REQUIREMENT: All of the records must be set down again word for word.

──────

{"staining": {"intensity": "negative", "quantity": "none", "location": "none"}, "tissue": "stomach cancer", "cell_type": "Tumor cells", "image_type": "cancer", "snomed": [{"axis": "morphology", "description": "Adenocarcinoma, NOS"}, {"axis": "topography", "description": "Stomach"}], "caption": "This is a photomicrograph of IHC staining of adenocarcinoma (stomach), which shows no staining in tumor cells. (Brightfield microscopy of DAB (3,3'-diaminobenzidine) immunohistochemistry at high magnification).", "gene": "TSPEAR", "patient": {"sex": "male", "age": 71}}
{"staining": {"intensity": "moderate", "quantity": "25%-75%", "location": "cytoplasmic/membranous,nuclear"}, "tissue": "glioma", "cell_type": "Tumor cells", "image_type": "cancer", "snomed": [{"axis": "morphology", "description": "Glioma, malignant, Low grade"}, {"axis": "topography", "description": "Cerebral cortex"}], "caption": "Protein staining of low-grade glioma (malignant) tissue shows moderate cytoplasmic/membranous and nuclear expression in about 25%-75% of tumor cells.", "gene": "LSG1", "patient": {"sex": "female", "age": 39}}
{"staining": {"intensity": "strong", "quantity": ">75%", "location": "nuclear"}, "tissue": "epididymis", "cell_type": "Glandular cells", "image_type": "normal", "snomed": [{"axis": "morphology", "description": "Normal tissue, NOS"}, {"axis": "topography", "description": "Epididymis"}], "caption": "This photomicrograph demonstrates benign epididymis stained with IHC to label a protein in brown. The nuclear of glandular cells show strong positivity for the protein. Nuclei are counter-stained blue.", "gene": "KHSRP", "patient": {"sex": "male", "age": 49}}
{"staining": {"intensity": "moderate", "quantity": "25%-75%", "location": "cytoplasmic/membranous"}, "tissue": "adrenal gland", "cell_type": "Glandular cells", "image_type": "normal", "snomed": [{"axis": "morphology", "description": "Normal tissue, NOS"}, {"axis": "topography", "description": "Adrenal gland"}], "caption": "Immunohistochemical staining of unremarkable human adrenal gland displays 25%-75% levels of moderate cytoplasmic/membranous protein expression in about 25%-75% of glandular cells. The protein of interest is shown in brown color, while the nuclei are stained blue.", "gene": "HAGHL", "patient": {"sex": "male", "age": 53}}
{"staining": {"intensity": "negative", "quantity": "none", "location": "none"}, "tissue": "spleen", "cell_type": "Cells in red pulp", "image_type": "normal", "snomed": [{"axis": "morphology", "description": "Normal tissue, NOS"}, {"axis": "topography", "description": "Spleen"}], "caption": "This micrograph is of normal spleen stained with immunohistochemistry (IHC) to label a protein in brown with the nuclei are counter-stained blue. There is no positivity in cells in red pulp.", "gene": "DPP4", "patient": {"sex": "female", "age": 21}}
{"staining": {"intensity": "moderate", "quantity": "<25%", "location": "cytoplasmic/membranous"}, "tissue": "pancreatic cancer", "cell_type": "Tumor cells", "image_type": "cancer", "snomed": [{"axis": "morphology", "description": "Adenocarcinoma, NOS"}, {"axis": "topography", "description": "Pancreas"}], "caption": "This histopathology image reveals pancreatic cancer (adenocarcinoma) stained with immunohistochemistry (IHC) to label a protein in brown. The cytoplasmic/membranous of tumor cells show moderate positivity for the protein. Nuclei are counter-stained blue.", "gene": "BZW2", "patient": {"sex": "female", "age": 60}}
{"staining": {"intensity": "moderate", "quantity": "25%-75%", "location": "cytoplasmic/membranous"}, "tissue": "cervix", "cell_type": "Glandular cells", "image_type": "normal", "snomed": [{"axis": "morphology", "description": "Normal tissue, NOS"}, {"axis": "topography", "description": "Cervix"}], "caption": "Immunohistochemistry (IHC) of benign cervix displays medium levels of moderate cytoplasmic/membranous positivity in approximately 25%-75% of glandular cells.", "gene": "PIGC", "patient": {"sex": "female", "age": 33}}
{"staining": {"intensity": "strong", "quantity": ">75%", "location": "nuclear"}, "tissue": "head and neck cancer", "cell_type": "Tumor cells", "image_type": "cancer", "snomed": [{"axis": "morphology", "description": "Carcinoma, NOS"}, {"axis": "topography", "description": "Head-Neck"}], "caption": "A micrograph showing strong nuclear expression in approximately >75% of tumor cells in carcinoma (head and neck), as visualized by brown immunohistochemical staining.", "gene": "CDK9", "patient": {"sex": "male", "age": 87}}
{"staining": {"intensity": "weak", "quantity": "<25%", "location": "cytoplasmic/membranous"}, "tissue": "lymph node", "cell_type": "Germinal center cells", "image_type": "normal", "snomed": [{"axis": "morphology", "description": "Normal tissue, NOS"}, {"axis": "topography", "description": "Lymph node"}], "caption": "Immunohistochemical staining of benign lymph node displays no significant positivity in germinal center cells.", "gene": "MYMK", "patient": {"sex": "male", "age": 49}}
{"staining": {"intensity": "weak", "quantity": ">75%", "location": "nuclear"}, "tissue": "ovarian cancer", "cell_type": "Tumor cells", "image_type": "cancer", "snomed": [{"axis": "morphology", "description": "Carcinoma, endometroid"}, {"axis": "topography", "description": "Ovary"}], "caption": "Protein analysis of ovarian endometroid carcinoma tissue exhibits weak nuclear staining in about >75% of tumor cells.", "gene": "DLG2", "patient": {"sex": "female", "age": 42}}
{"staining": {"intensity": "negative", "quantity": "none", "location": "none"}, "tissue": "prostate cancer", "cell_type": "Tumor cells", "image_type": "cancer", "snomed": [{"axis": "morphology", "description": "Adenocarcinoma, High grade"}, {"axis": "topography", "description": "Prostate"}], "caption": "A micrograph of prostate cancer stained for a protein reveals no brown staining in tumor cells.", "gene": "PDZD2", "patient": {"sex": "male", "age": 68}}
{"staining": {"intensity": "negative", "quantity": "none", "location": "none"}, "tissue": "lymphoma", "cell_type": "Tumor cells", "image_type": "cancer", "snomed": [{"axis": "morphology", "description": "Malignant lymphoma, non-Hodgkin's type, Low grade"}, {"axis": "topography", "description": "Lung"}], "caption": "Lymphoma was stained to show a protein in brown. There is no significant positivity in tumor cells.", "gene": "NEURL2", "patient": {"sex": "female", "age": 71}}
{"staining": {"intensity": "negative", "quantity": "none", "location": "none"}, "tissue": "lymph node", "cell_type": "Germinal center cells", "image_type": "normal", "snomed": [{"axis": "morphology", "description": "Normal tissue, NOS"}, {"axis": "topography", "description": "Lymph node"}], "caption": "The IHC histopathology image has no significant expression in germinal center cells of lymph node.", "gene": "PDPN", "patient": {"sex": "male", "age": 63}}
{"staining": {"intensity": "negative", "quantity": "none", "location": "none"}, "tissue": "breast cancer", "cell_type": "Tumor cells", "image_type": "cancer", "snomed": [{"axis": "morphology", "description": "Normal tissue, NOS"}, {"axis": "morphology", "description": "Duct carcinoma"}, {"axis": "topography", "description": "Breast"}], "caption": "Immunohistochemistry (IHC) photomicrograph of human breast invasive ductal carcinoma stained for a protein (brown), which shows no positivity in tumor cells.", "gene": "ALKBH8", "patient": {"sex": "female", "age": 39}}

──────

SOLUTION BELOW:
{"staining": {"intensity": "negative", "quantity": "none", "location": "none"}, "tissue": "stomach cancer", "cell_type": "Tumor cells", "image_type": "cancer", "snomed": [{"axis": "morphology", "description": "Adenocarcinoma, NOS"}, {"axis": "topography", "description": "Stomach"}], "caption": "This is a photomicrograph of IHC staining of adenocarcinoma (stomach), which shows no staining in tumor cells. (Brightfield microscopy of DAB (3,3'-diaminobenzidine) immunohistochemistry at high magnification).", "gene": "TSPEAR", "patient": {"sex": "male", "age": 71}}
{"staining": {"intensity": "moderate", "quantity": "25%-75%", "location": "cytoplasmic/membranous,nuclear"}, "tissue": "glioma", "cell_type": "Tumor cells", "image_type": "cancer", "snomed": [{"axis": "morphology", "description": "Glioma, malignant, Low grade"}, {"axis": "topography", "description": "Cerebral cortex"}], "caption": "Protein staining of low-grade glioma (malignant) tissue shows moderate cytoplasmic/membranous and nuclear expression in about 25%-75% of tumor cells.", "gene": "LSG1", "patient": {"sex": "female", "age": 39}}
{"staining": {"intensity": "strong", "quantity": ">75%", "location": "nuclear"}, "tissue": "epididymis", "cell_type": "Glandular cells", "image_type": "normal", "snomed": [{"axis": "morphology", "description": "Normal tissue, NOS"}, {"axis": "topography", "description": "Epididymis"}], "caption": "This photomicrograph demonstrates benign epididymis stained with IHC to label a protein in brown. The nuclear of glandular cells show strong positivity for the protein. Nuclei are counter-stained blue.", "gene": "KHSRP", "patient": {"sex": "male", "age": 49}}
{"staining": {"intensity": "moderate", "quantity": "25%-75%", "location": "cytoplasmic/membranous"}, "tissue": "adrenal gland", "cell_type": "Glandular cells", "image_type": "normal", "snomed": [{"axis": "morphology", "description": "Normal tissue, NOS"}, {"axis": "topography", "description": "Adrenal gland"}], "caption": "Immunohistochemical staining of unremarkable human adrenal gland displays 25%-75% levels of moderate cytoplasmic/membranous protein expression in about 25%-75% of glandular cells. The protein of interest is shown in brown color, while the nuclei are stained blue.", "gene": "HAGHL", "patient": {"sex": "male", "age": 53}}
{"staining": {"intensity": "negative", "quantity": "none", "location": "none"}, "tissue": "spleen", "cell_type": "Cells in red pulp", "image_type": "normal", "snomed": [{"axis": "morphology", "description": "Normal tissue, NOS"}, {"axis": "topography", "description": "Spleen"}], "caption": "This micrograph is of normal spleen stained with immunohistochemistry (IHC) to label a protein in brown with the nuclei are counter-stained blue. There is no positivity in cells in red pulp.", "gene": "DPP4", "patient": {"sex": "female", "age": 21}}
{"staining": {"intensity": "moderate", "quantity": "<25%", "location": "cytoplasmic/membranous"}, "tissue": "pancreatic cancer", "cell_type": "Tumor cells", "image_type": "cancer", "snomed": [{"axis": "morphology", "description": "Adenocarcinoma, NOS"}, {"axis": "topography", "description": "Pancreas"}], "caption": "This histopathology image reveals pancreatic cancer (adenocarcinoma) stained with immunohistochemistry (IHC) to label a protein in brown. The cytoplasmic/membranous of tumor cells show moderate positivity for the protein. Nuclei are counter-stained blue.", "gene": "BZW2", "patient": {"sex": "female", "age": 60}}
{"staining": {"intensity": "moderate", "quantity": "25%-75%", "location": "cytoplasmic/membranous"}, "tissue": "cervix", "cell_type": "Glandular cells", "image_type": "normal", "snomed": [{"axis": "morphology", "description": "Normal tissue, NOS"}, {"axis": "topography", "description": "Cervix"}], "caption": "Immunohistochemistry (IHC) of benign cervix displays medium levels of moderate cytoplasmic/membranous positivity in approximately 25%-75% of glandular cells.", "gene": "PIGC", "patient": {"sex": "female", "age": 33}}
{"staining": {"intensity": "strong", "quantity": ">75%", "location": "nuclear"}, "tissue": "head and neck cancer", "cell_type": "Tumor cells", "image_type": "cancer", "snomed": [{"axis": "morphology", "description": "Carcinoma, NOS"}, {"axis": "topography", "description": "Head-Neck"}], "caption": "A micrograph showing strong nuclear expression in approximately >75% of tumor cells in carcinoma (head and neck), as visualized by brown immunohistochemical staining.", "gene": "CDK9", "patient": {"sex": "male", "age": 87}}
{"staining": {"intensity": "weak", "quantity": "<25%", "location": "cytoplasmic/membranous"}, "tissue": "lymph node", "cell_type": "Germinal center cells", "image_type": "normal", "snomed": [{"axis": "morphology", "description": "Normal tissue, NOS"}, {"axis": "topography", "description": "Lymph node"}], "caption": "Immunohistochemical staining of benign lymph node displays no significant positivity in germinal center cells.", "gene": "MYMK", "patient": {"sex": "male", "age": 49}}
{"staining": {"intensity": "weak", "quantity": ">75%", "location": "nuclear"}, "tissue": "ovarian cancer", "cell_type": "Tumor cells", "image_type": "cancer", "snomed": [{"axis": "morphology", "description": "Carcinoma, endometroid"}, {"axis": "topography", "description": "Ovary"}], "caption": "Protein analysis of ovarian endometroid carcinoma tissue exhibits weak nuclear staining in about >75% of tumor cells.", "gene": "DLG2", "patient": {"sex": "female", "age": 42}}
{"staining": {"intensity": "negative", "quantity": "none", "location": "none"}, "tissue": "prostate cancer", "cell_type": "Tumor cells", "image_type": "cancer", "snomed": [{"axis": "morphology", "description": "Adenocarcinoma, High grade"}, {"axis": "topography", "description": "Prostate"}], "caption": "A micrograph of prostate cancer stained for a protein reveals no brown staining in tumor cells.", "gene": "PDZD2", "patient": {"sex": "male", "age": 68}}
{"staining": {"intensity": "negative", "quantity": "none", "location": "none"}, "tissue": "lymphoma", "cell_type": "Tumor cells", "image_type": "cancer", "snomed": [{"axis": "morphology", "description": "Malignant lymphoma, non-Hodgkin's type, Low grade"}, {"axis": "topography", "description": "Lung"}], "caption": "Lymphoma was stained to show a protein in brown. There is no significant positivity in tumor cells.", "gene": "NEURL2", "patient": {"sex": "female", "age": 71}}
{"staining": {"intensity": "negative", "quantity": "none", "location": "none"}, "tissue": "lymph node", "cell_type": "Germinal center cells", "image_type": "normal", "snomed": [{"axis": "morphology", "description": "Normal tissue, NOS"}, {"axis": "topography", "description": "Lymph node"}], "caption": "The IHC histopathology image has no significant expression in germinal center cells of lymph node.", "gene": "PDPN", "patient": {"sex": "male", "age": 63}}
{"staining": {"intensity": "negative", "quantity": "none", "location": "none"}, "tissue": "breast cancer", "cell_type": "Tumor cells", "image_type": "cancer", "snomed": [{"axis": "morphology", "description": "Normal tissue, NOS"}, {"axis": "morphology", "description": "Duct carcinoma"}, {"axis": "topography", "description": "Breast"}], "caption": "Immunohistochemistry (IHC) photomicrograph of human breast invasive ductal carcinoma stained for a protein (brown), which shows no positivity in tumor cells.", "gene": "ALKBH8", "patient": {"sex": "female", "age": 39}}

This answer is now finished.